Kris Dornan, marketing projects manager, Rockwell Automation, began the session by outlining what Rockwell Automation finds to be the key needs and interests of food and beverage consumers and, by default, the food and beverage industry that serves them. He broke this down into a few categories. "There's a demand for new products," Dornan said. "So how do you innovate to provide that? You might make beer. How do you make yours better than your competitors? As suppliers, how do you support those needs?"
Next, there's customer satisfaction, Dornan said. "If you buy an Oreo cookie, it always has to taste like an Oreo cookie, today, tomorrow and in the future." Supply chain integration is critical, too. "There's capacity variability, many other companies involved in that process, so how do you manage that?" Dornan asked.
And of course there's food safety and its accompanying regulations such as the Food Safety Modernization Act (FSMA) of 2011, a sweeping legislative action that in the United States will impact the data gathering and sharing activities of food and beverage companies with its eventual implementation, particularly in food processing segments that previously were not regulated.
New Regulations
JLS Automation provides automation solutions for the food industry focused on primary and secondary packaging operations, and its president, Craig Souser, presented a brief overview of its implications to machine builder and, by extension, the industry's manufacturing companies
"It has the scope of ObamaCare for this industry." JLS Automation's Craig Souser discussed the extensive impact of 2011's Food Safety Modernization Act for food and beverage manufacturers.
"FSMA is a mandate of best practices," reported Souser. "The good news is that it's science-based.
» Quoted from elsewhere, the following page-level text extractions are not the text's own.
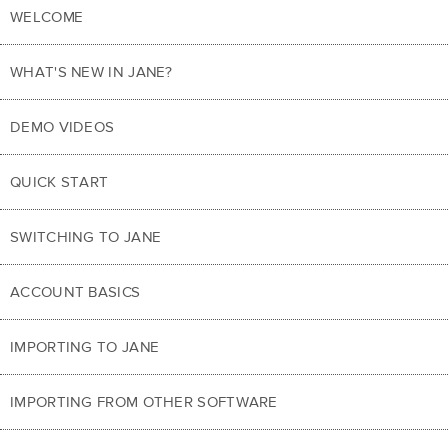
WELCOME
WHAT'S NEW IN JANE?
DEMO VIDEOS
QUICK START
SWITCHING TO JANE
ACCOUNT BASICS
IMPORTING TO JANE
IMPORTING FROM OTHER SOFTWARE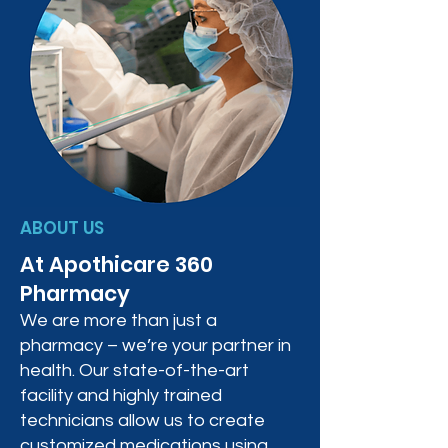
ABOUT US
At Apothicare 360
Pharmacy
We are more than just a
pharmacy – we’re your partner in
health. Our state-of-the-art
facility and highly trained
technicians allow us to create
customized medications using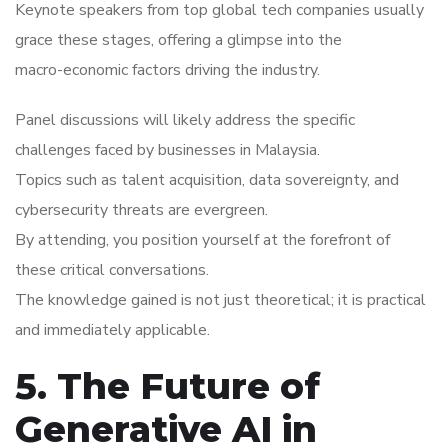
Keynote speakers from top global tech companies usually
grace these stages, offering a glimpse into the
macro-economic factors driving the industry.
Panel discussions will likely address the specific
challenges faced by businesses in Malaysia.
Topics such as talent acquisition, data sovereignty, and
cybersecurity threats are evergreen.
By attending, you position yourself at the forefront of
these critical conversations.
The knowledge gained is not just theoretical; it is practical
and immediately applicable.
5. The Future of
Generative AI in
I think they did it right."
The measures will envelope all food, including dry food products, provide authority to inspect records, mandate recalls and "They also can close you down for inaction, so it's not to be taken lightly," warned Souser. "It has the scope of ObamaCare for this industry."
The elements mandated by FSMA are similar to the Hazard Analysis & Critical Control Points (HACCP) management system, in which food safety is addressed through the analysis and control of biological, chemical and physical hazards from raw material production, procurement and handling, to manufacturing, distribution and consumption of the finished product.
"To me this is about food safety, and it is preventive in nature," Souser believes. "About 3000 people in the U.S. died last year from food-borne illnesses."
This also impacts the products packaging industry and drives the need for collaboration between equipment suppliers and their end customers. "Ease of sanitation and subsequent validation requirements will impact design considerations," Souser stated.
Towards its steps in this new user requirement, JLS has begun to integrate Rockwell Automation's FactoryTalk Historian Server in its automation system to provide tracking, traceability and validation data throughout the packaging process. "These are new items that we're starting to integrate into our solutions. We're starting to do this now because we know the customer is going to have to down the road."